▶ **Try it**
Recast every line of the data below as a single numbered list, omitting any blank lines and leaving out the picture markers.

----- Extracted entries -----

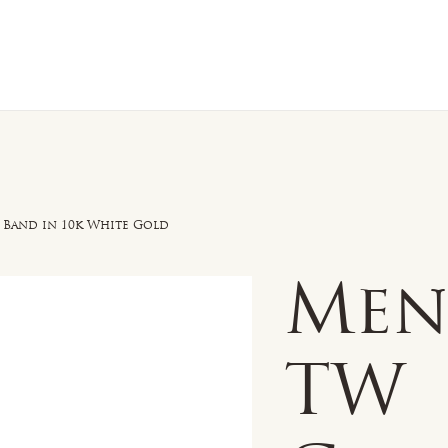
n Sale
Jewelry
Shop by
About 
Band in 10k White Gold
Men'
TW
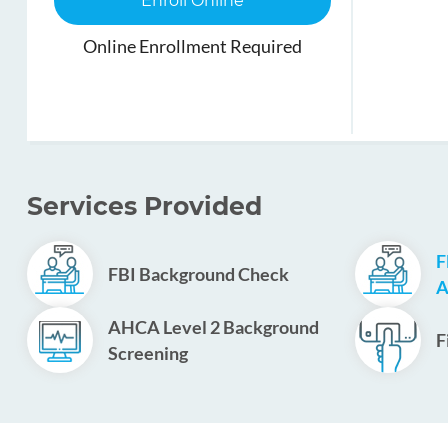
Enroll Online
Online Enrollment Required
Services Provided
F
FBI Background Check
A
AHCA Level 2 Background
F
Screening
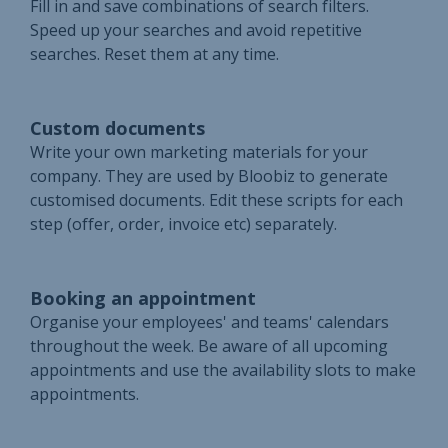
Fill in and save combinations of search filters.
Speed up your searches and avoid repetitive
searches. Reset them at any time.
Custom documents
Write your own marketing materials for your
company. They are used by Bloobiz to generate
customised documents. Edit these scripts for each
step (offer, order, invoice etc) separately.
Booking an appointment
Organise your employees' and teams' calendars
throughout the week. Be aware of all upcoming
appointments and use the availability slots to make
appointments.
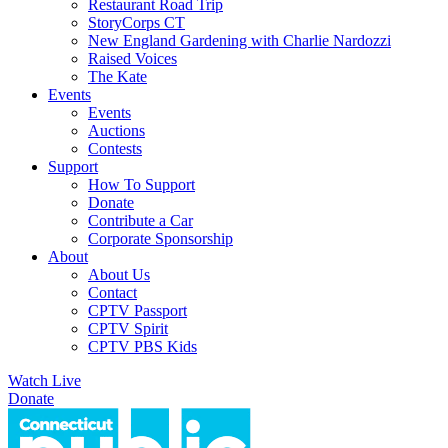
Restaurant Road Trip
StoryCorps CT
New England Gardening with Charlie Nardozzi
Raised Voices
The Kate
Events
Events
Auctions
Contests
Support
How To Support
Donate
Contribute a Car
Corporate Sponsorship
About
About Us
Contact
CPTV Passport
CPTV Spirit
CPTV PBS Kids
Watch Live
Donate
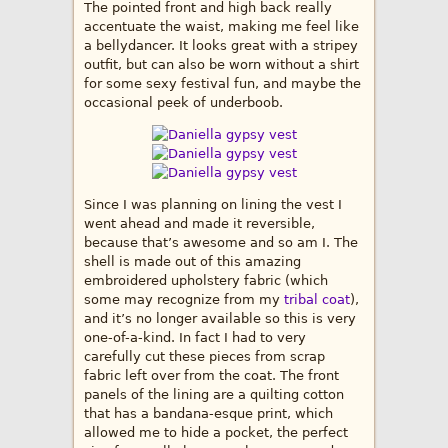
The pointed front and high back really
accentuate the waist, making me feel like
a bellydancer. It looks great with a stripey
outfit, but can also be worn without a shirt
for some sexy festival fun, and maybe the
occasional peek of underboob.
Since I was planning on lining the vest I
went ahead and made it reversible,
because that’s awesome and so am I. The
shell is made out of this amazing
embroidered upholstery fabric (which
some may recognize from my
tribal coat
),
and it’s no longer available so this is very
one-of-a-kind. In fact I had to very
carefully cut these pieces from scrap
fabric left over from the coat. The front
panels of the lining are a quilting cotton
that has a bandana-esque print, which
allowed me to hide a pocket, the perfect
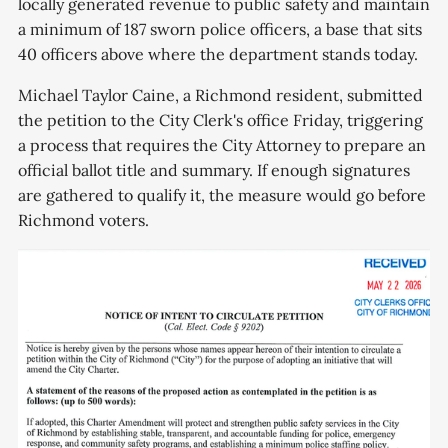
locally generated revenue to public safety and maintain
a minimum of 187 sworn police officers, a base that sits
40 officers above where the department stands today.
Michael Taylor Caine, a Richmond resident, submitted
the petition to the City Clerk's office Friday, triggering
a process that requires the City Attorney to prepare an
official ballot title and summary. If enough signatures
are gathered to qualify it, the measure would go before
Richmond voters.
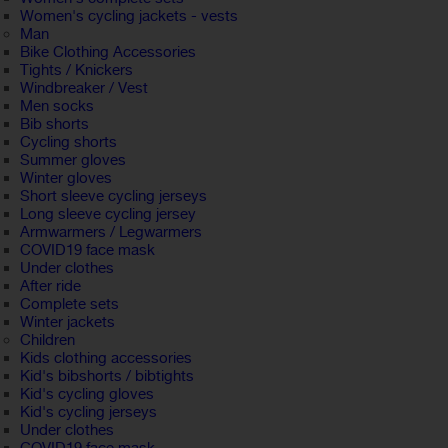
Women's cycling jackets - vests
Man
Bike Clothing Accessories
Tights / Knickers
Windbreaker / Vest
Men socks
Bib shorts
Cycling shorts
Summer gloves
Winter gloves
Short sleeve cycling jerseys
Long sleeve cycling jersey
Armwarmers / Legwarmers
COVID19 face mask
Under clothes
After ride
Complete sets
Winter jackets
Children
Kids clothing accessories
Kid's bibshorts / bibtights
Kid's cycling gloves
Kid's cycling jerseys
Under clothes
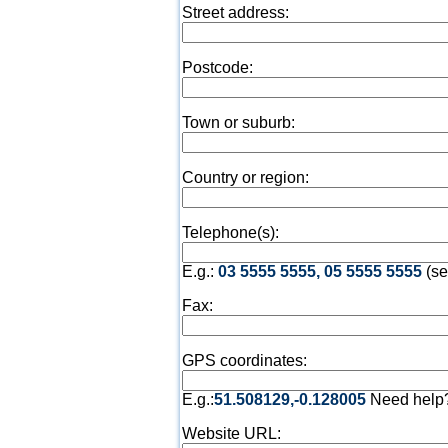
Street address:
Postcode:
Town or suburb:
Country or region:
Telephone(s):
E.g.:
03 5555 5555, 05 5555 5555
(se
Fax:
GPS coordinates:
E.g.:
51.508129,-0.128005
Need help
Website URL:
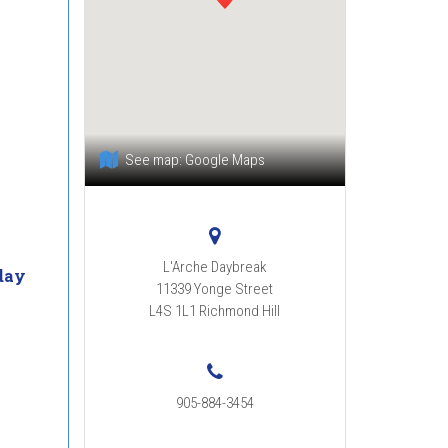
See map:
Google Maps
L'Arche Daybreak
day
11339 Yonge Street
m
L4S 1L1
Richmond Hill
905-884-3454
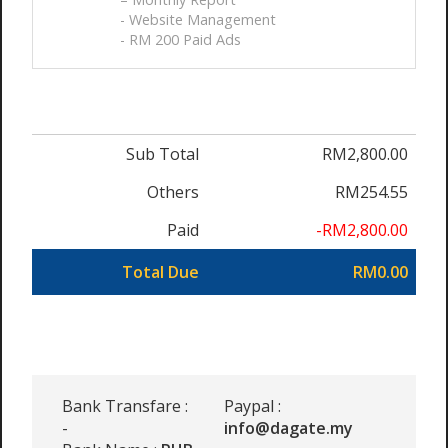
- Website Management
- RM 200 Paid Ads
Sub Total
RM2,800.00
Others
RM254.55
Paid
-RM2,800.00
Total Due
RM0.00
Bank Transfare :
Paypal :
-
info@dagate.my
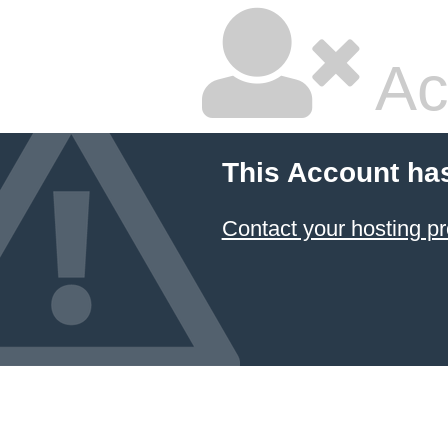
Ac
This Account ha
Contact your hosting pr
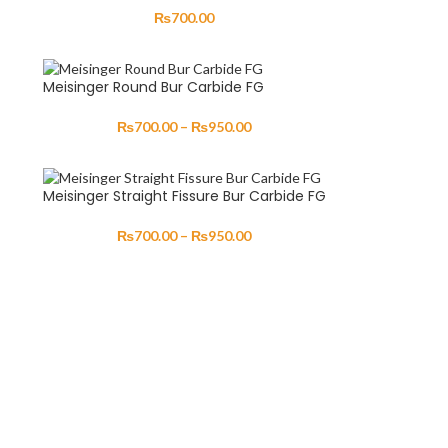
₨
700.00
Meisinger Round Bur Carbide FG
₨
700.00
–
₨
950.00
Meisinger Straight Fissure Bur Carbide FG
₨
700.00
–
₨
950.00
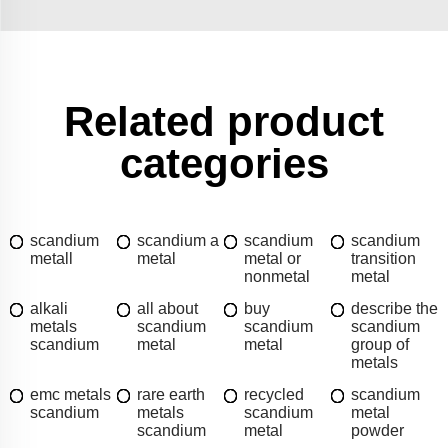
Related product
categories
scandium
scandium a
scandium
scandium
metall
metal
metal or
transition
nonmetal
metal
alkali
all about
buy
describe the
metals
scandium
scandium
scandium
scandium
metal
metal
group of
metals
emc metals
rare earth
recycled
scandium
scandium
metals
scandium
metal
scandium
metal
powder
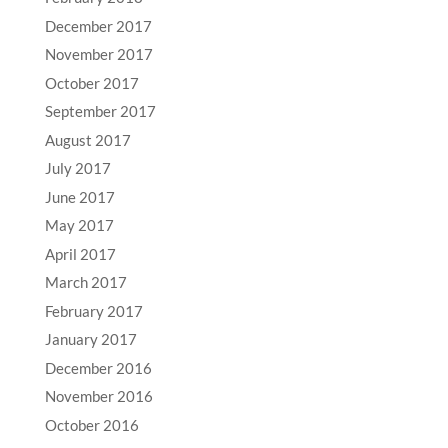
December 2017
November 2017
October 2017
September 2017
August 2017
July 2017
June 2017
May 2017
April 2017
March 2017
February 2017
January 2017
December 2016
November 2016
October 2016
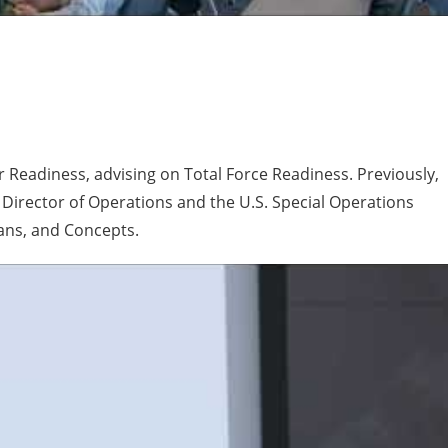
or Readiness, advising on Total Force Readiness. Previously,
irector of Operations and the U.S. Special Operations
ans, and Concepts.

-----

▶ **Finished task**
1. n Sale
2. Jewelry
3. Shop by
4. About 
5. Band in 10k White Gold
6. Men'
7. TW
8. Enroll Online
9. Online Enrollment Required
10. Services Provided
11. F
12. FBI Background Check
13. A
14. AHCA Level 2 Background
15. F
16. Screening
17. Fill in and save combinations of search filters.
18. Speed up your searches and avoid repetitive
19. searches. Reset them at any time.
20. Custom documents
21. Write your own marketing materials for your
22. company. They are used by Bloobiz to generate
23. customised documents. Edit these scripts for each
24. step (offer, order, invoice etc) separately.
25. Booking an appointment
26. Organise your employees' and teams' calendars
27. throughout the week. Be aware of all upcoming
28. appointments and use the availability slots to make
29. appointments.
30. Restaurant Road Trip
31. StoryCorps CT
32. New England Gardening with Charlie Nardozzi
33. Raised Voices
34. The Kate
35. Events
36. Events
37. Auctions
38. Contests
39. Support
40. How To Support
41. Donate
42. Contribute a Car
43. Corporate Sponsorship
44. About
45. About Us
46. Contact
47. CPTV Passport
48. CPTV Spirit
49. CPTV PBS Kids
50. Watch Live
51. Donate
52. The pointed front and high back really
53. accentuate the waist, making me feel like
54. a bellydancer. It looks great with a stripey
55. outfit, but can also be worn without a shirt
56. for some sexy festival fun, and maybe the
57. occasional peek of underboob.
58. Since I was planning on lining the vest I
59. went ahead and made it reversible,
60. because that’s awesome and so am I. The
61. shell is made out of this amazing
62. embroidered upholstery fabric (which
63. some may recognize from my
64. tribal coat
65. ),
66. and it’s no longer available so this is very
67. one-of-a-kind. In fact I had to very
68. carefully cut these pieces from scrap
69. fabric left over from the coat. The front
70. panels of the lining are a quilting cotton
71. that has a bandana-esque print, which
72. allowed me to hide a pocket, the perfect
73. locally generated revenue to public safety and maintain
74. a minimum of 187 sworn police officers, a base that sits
75. 40 officers above where the department stands today.
76. Michael Taylor Caine, a Richmond resident, submitted
77. the petition to the City Clerk's office Friday, triggering
78. a process that requires the City Attorney to prepare an
79. official ballot title and summary. If enough signatures
80. are gathered to qualify it, the measure would go before
81. Richmond voters.
82. Women's cycling jackets - vests
83. Man
84. Bike Clothing Accessories
85. Tights / Knickers
86. Windbreaker / Vest
87. Men socks
88. Bib shorts
89. Cycling shorts
90. Summer gloves
91. Winter gloves
92. Short sleeve cycling jerseys
93. Long sleeve cycling jersey
94. Armwarmers / Legwarmers
95. COVID19 face mask
96. Under clothes
97. After ride
98. Complete sets
99. Winter jackets
100. Children
101. Kids clothing accessories
102. Kid's bibshorts / bibtights
103. Kid's cycling gloves
104. Kid's cycling jerseys
105. Under clothes
106. Street address:
107. Postcode:
108. Town or suburb:
109. Country or region:
110. Telephone(s):
111. E.g.:
112. 03 5555 5555, 05 5555 5555
113. (se
114. Fax:
115. GPS coordinates:
116. E.g.:
117. 51.508129,-0.128005
118. Need help
119. Website URL:
120. See map:
121. Google Maps
122. L'Arche Daybreak
123. day
124. 11339 Yonge Street
125. m
126. L4S 1L1
127. Richmond Hill
128. 905-884-3454
129. - Website Management
130. - RM 200 Paid Ads
131. Sub Total
132. RM2,800.00
133. Others
134. RM254.55
135. Paid
136. -RM2,800.00
137. Total Due
138. RM0.00
139. Bank Transfare :
140. Paypal :
141. -
142. info@dagate.my
143. Ac
144. This Account ha
145. Contact your hosting pr
146. ₨
147. 700.00
148. Meisinger Round Bur Carbide FG
149. ₨
150. 700.00
151. –
152. ₨
153. 950.00
154. Meisinger Straight Fissure Bur Carbide FG
155. ₨
156. 700.00
157. –
158. ₨
159. 950.00
160. Related product
161. categories
162. scandium
163. scandium a
164. scandium
165. scandium
166. metall
167. metal
168. metal or
169. transition
170. nonmetal
171. metal
172. alkali
173. all about
174. buy
175. describe the
176. metals
177. scandium
178. scandium
179. scandium
180. scandium
181. metal
182. metal
183. group of
184. metals
185. emc metals
186. rare earth
187. recycled
188. scandium
189. scandium
190. metals
191. scandium
192. metal
193. scandium
194. metal
195. powder
196. December 2017
197. November 2017
198. October 2017
199. September 2017
200. August 2017
201. July 2017
202. June 2017
203. May 2017
204. April 2017
205. March 2017
206. February 2017
207. January 2017
208. December 2016
209. November 2016
210. October 2016
211. or Readiness, advising on Total Force Readiness. Previously,
212. irector of Operations and the U.S. Special Operations
213. ans, and Concepts.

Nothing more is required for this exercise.